• [EXTRACTED MATERIAL]:
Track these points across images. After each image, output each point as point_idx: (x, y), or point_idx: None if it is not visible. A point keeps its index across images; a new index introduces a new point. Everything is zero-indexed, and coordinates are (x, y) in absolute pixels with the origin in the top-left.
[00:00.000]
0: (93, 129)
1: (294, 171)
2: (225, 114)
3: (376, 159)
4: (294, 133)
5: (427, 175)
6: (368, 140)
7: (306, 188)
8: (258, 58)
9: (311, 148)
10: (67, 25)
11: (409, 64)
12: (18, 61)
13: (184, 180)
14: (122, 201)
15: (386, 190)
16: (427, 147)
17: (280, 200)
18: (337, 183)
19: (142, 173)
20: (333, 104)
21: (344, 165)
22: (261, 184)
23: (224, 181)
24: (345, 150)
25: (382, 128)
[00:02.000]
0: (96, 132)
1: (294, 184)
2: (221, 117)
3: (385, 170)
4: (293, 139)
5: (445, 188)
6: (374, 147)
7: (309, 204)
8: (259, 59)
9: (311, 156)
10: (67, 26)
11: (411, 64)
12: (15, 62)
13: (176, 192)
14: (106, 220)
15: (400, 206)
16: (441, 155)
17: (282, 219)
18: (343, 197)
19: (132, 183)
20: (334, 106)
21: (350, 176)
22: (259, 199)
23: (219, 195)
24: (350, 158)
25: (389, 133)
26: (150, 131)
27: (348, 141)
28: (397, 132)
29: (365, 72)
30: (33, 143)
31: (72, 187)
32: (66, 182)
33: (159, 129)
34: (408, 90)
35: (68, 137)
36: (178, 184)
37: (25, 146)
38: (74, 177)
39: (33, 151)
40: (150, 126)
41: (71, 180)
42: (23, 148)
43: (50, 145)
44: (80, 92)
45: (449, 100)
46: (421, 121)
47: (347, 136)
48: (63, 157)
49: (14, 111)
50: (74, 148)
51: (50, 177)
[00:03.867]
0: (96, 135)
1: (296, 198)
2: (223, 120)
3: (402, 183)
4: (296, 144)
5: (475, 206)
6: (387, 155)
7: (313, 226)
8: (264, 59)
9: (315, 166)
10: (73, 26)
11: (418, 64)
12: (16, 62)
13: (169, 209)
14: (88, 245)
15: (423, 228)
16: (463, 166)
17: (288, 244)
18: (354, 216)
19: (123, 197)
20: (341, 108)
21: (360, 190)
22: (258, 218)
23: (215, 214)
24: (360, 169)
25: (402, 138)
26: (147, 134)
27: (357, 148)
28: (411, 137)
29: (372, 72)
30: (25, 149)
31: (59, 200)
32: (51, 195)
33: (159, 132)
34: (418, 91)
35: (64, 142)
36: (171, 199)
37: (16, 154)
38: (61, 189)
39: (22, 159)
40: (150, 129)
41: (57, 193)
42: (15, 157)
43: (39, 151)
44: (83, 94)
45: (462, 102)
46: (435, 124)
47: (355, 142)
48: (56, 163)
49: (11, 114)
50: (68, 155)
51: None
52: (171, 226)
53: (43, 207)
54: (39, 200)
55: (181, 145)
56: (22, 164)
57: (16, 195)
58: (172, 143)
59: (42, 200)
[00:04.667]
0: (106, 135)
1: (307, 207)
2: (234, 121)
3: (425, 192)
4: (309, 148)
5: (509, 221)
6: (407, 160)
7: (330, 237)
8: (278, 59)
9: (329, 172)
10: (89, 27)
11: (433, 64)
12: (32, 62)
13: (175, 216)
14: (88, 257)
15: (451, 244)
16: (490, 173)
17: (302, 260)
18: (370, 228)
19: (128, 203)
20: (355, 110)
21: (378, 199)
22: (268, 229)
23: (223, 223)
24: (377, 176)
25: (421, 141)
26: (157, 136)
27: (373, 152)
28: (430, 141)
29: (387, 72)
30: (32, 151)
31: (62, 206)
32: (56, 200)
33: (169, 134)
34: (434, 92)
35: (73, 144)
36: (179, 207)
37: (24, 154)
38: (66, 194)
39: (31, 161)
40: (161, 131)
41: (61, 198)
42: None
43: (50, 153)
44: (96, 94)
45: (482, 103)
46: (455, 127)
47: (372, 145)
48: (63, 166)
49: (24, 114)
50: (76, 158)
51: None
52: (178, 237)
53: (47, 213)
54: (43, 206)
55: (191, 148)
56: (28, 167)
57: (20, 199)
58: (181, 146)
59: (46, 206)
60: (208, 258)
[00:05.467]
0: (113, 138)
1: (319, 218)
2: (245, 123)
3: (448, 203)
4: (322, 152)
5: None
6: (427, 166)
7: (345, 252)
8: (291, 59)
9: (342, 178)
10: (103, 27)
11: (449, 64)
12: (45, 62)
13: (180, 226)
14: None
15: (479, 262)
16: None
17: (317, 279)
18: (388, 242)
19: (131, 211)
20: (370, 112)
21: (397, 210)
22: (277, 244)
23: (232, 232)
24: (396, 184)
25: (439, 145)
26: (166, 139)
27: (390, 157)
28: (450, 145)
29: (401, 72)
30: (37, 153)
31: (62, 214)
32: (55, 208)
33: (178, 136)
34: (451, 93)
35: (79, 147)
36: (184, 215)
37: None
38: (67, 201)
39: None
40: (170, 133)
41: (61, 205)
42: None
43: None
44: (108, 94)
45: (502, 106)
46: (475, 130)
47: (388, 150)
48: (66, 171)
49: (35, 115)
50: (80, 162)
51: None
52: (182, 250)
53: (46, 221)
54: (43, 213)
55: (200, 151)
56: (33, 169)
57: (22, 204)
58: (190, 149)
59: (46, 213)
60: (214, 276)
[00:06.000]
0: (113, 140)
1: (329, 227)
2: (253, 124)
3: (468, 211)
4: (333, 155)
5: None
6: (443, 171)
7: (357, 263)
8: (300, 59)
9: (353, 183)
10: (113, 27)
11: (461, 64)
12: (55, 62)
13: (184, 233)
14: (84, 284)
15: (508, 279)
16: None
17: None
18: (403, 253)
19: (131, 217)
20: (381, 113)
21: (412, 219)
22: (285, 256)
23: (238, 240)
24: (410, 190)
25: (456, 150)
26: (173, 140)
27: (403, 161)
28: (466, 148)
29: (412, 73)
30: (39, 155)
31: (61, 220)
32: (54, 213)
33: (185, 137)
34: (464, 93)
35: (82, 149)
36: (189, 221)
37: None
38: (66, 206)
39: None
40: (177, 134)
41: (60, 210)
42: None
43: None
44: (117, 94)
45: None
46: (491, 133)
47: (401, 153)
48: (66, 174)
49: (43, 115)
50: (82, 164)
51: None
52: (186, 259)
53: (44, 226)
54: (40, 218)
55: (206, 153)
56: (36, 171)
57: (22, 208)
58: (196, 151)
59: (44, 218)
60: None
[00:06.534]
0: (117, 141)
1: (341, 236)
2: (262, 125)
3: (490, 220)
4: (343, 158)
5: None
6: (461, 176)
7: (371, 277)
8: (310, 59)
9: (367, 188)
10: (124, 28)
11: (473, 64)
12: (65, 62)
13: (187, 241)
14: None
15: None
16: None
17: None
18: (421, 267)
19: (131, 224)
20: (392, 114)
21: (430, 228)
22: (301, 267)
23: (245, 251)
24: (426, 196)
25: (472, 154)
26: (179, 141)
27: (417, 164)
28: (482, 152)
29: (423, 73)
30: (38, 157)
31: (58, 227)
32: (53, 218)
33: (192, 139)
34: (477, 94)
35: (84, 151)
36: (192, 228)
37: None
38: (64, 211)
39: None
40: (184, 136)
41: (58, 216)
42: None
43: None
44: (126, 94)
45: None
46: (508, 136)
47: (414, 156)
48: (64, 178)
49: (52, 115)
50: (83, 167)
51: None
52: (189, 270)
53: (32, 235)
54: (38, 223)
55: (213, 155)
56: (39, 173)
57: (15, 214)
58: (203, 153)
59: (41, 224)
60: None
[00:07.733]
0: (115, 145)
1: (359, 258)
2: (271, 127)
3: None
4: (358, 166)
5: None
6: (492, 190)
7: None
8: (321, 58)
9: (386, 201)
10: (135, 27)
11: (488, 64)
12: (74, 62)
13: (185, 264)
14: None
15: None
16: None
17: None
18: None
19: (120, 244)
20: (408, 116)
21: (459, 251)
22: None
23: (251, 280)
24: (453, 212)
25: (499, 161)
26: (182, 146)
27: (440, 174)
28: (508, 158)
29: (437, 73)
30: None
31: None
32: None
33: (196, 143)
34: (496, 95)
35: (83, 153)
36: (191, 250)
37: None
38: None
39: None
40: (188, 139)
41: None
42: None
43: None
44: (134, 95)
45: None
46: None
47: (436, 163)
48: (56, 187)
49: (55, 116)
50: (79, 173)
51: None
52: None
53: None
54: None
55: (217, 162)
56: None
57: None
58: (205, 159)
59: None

• [WHAT YOU HAVE TO DO]:
Your answer should be the lines of the listing above between the line holding "7: (306, 188)" and the line holding "51: (50, 177)", inclusive, restated word for word and alone.

• [ANSWER TO THIS TASK]:
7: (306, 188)
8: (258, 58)
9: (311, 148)
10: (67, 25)
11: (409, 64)
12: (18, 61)
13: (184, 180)
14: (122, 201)
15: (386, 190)
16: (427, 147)
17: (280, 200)
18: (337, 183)
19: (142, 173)
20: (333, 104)
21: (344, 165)
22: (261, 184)
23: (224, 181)
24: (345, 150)
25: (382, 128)
[00:02.000]
0: (96, 132)
1: (294, 184)
2: (221, 117)
3: (385, 170)
4: (293, 139)
5: (445, 188)
6: (374, 147)
7: (309, 204)
8: (259, 59)
9: (311, 156)
10: (67, 26)
11: (411, 64)
12: (15, 62)
13: (176, 192)
14: (106, 220)
15: (400, 206)
16: (441, 155)
17: (282, 219)
18: (343, 197)
19: (132, 183)
20: (334, 106)
21: (350, 176)
22: (259, 199)
23: (219, 195)
24: (350, 158)
25: (389, 133)
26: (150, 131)
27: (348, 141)
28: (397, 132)
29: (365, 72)
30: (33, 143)
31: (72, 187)
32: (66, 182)
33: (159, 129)
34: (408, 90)
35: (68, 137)
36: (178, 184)
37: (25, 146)
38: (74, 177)
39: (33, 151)
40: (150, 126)
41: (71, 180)
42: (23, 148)
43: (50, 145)
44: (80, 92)
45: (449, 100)
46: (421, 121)
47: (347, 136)
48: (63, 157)
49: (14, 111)
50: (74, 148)
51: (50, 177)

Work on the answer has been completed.